XXI domenica Tempo Ordinario (23 agosto 2020)

Le domande poste da Gesù ai discepoli, pur riferite entrambe a lui, non hanno lo stesso significato. La prima domanda («La gente chi dice che sia il Figlio dell’uomo? [la gente cosa pensa di me?]») si potrebbe catalogare tra le domande proprie di un’inchiesta promossa per documentare l’impatto che Gesù ha sulla gente, sull’opinione pubblica. La seconda («Ma, voi, chi dite che io sia?»: “Voi, che siete  miei amici, che ormai da tempo condividete la mia vita, la mia missione, cosa pensate di me?”), tradisce il desiderio di Gesù di verificare, non solo l’impatto che lui ha sulla vita dei discepoli, ma anche la qualità del loro legame.

Questa è una di quelle domande che poniamo alle persone con le quali abbiamo relazioni serie, impegnate: «Ma io per te cosa sono, cosa conto, cosa rappresento?». E la poniamo per verificare, soprattutto nelle situazioni di difficoltà, di fatica, la qualità della nostra relazione.

La risposta di Pietro: «Tu sei il Cristo (il Messia atteso), il Figlio del Dio vivente (colui che intrattiene con Dio una relazione singolare)». Con la sua risposta l’Apostolo riconosce che Gesù è il Messia liberatore a lungo atteso e che finalmente il “Dio vivente” ha mandato al popolo d’Israele.

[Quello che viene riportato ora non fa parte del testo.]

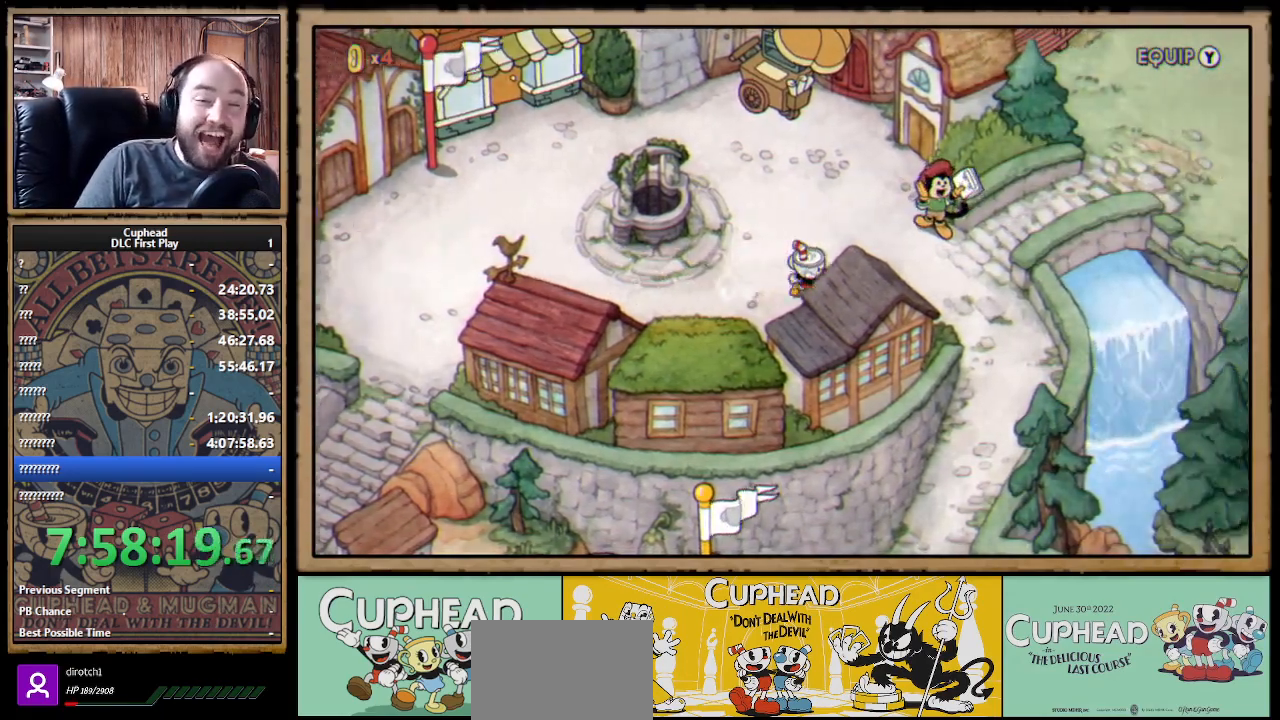
{"buttons": ["DPAD_RIGHT"], "left_stick": "center", "right_stick": "center", "events": [[150, "DPAD_RIGHT", "up"], [267, "DPAD_UP", "down"], [350, "DPAD_RIGHT", "down"], [400, "DPAD_UP", "up"]]}
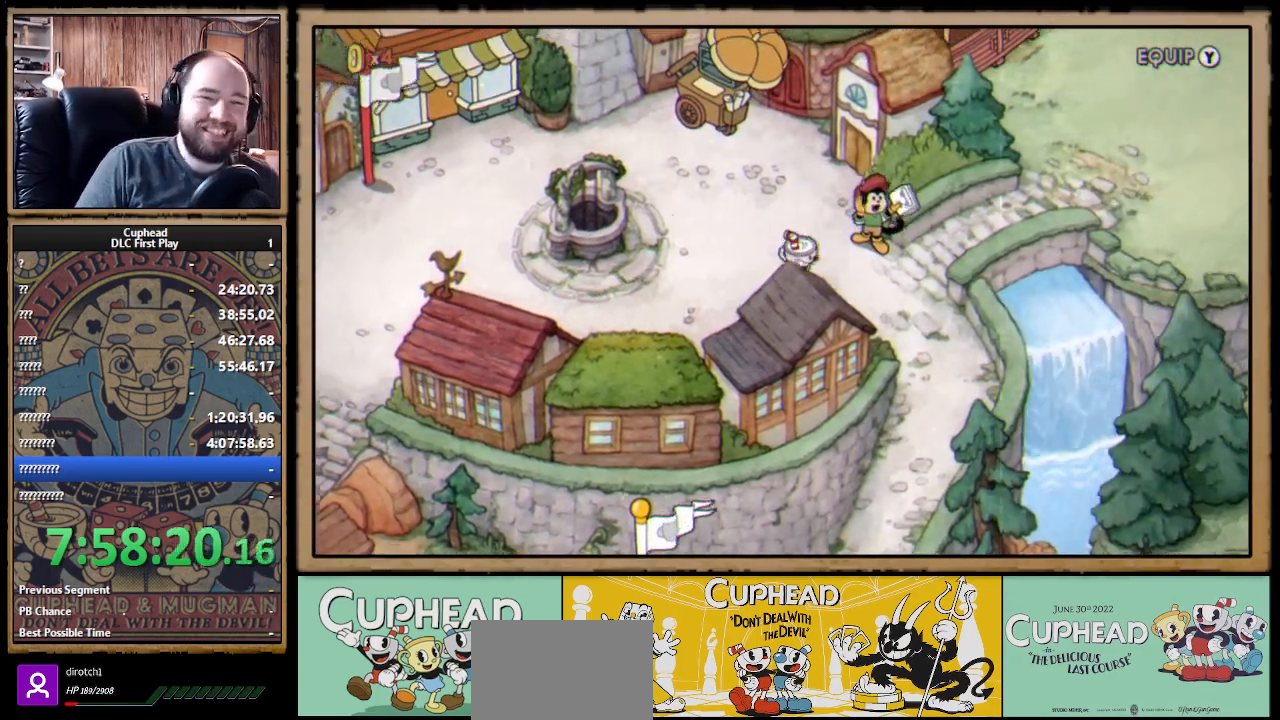
{"buttons": ["DPAD_RIGHT"], "left_stick": "center", "right_stick": "center", "events": []}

Quella di Pietro è una risposta ineccepibile, tanto che merita non solo l’apprezzamento da parte di Gesù («Beato sei tu, Simone, figlio di Giona»), con la precisazione che a ispirarla non è la sua “competenza teologica” («né carne né sangue te lo hanno rivelato»), ma quel Dio di cui Gesù si riconosce Figlio («ma il Padre mio che è nei cieli»), e il suo ruolo nei confronti di quella Chiesa che Gesù intende edificare (« Tu sei Pietro e su questa pietra edificherò la mia Chiesa… a te darò le chiavi del regno dei cieli; tutto ciò che legherai sulla terra sarà legato nei cieli, e tutto ciò che scioglierai sulla terra sarà sciolto nei cieli»).

Pietro può comunicare di Gesù quanto ha appena detto, non tanto perché ha compreso pienamente quello che gli altri, la gente, aveva colto superficialmente. L’Apostolo aveva un propria idea su come Gesù doveva comportarsi da Messia, che, come apparirà appena dopo, non coincideva con quanto Gesù  e il Padre pensavano.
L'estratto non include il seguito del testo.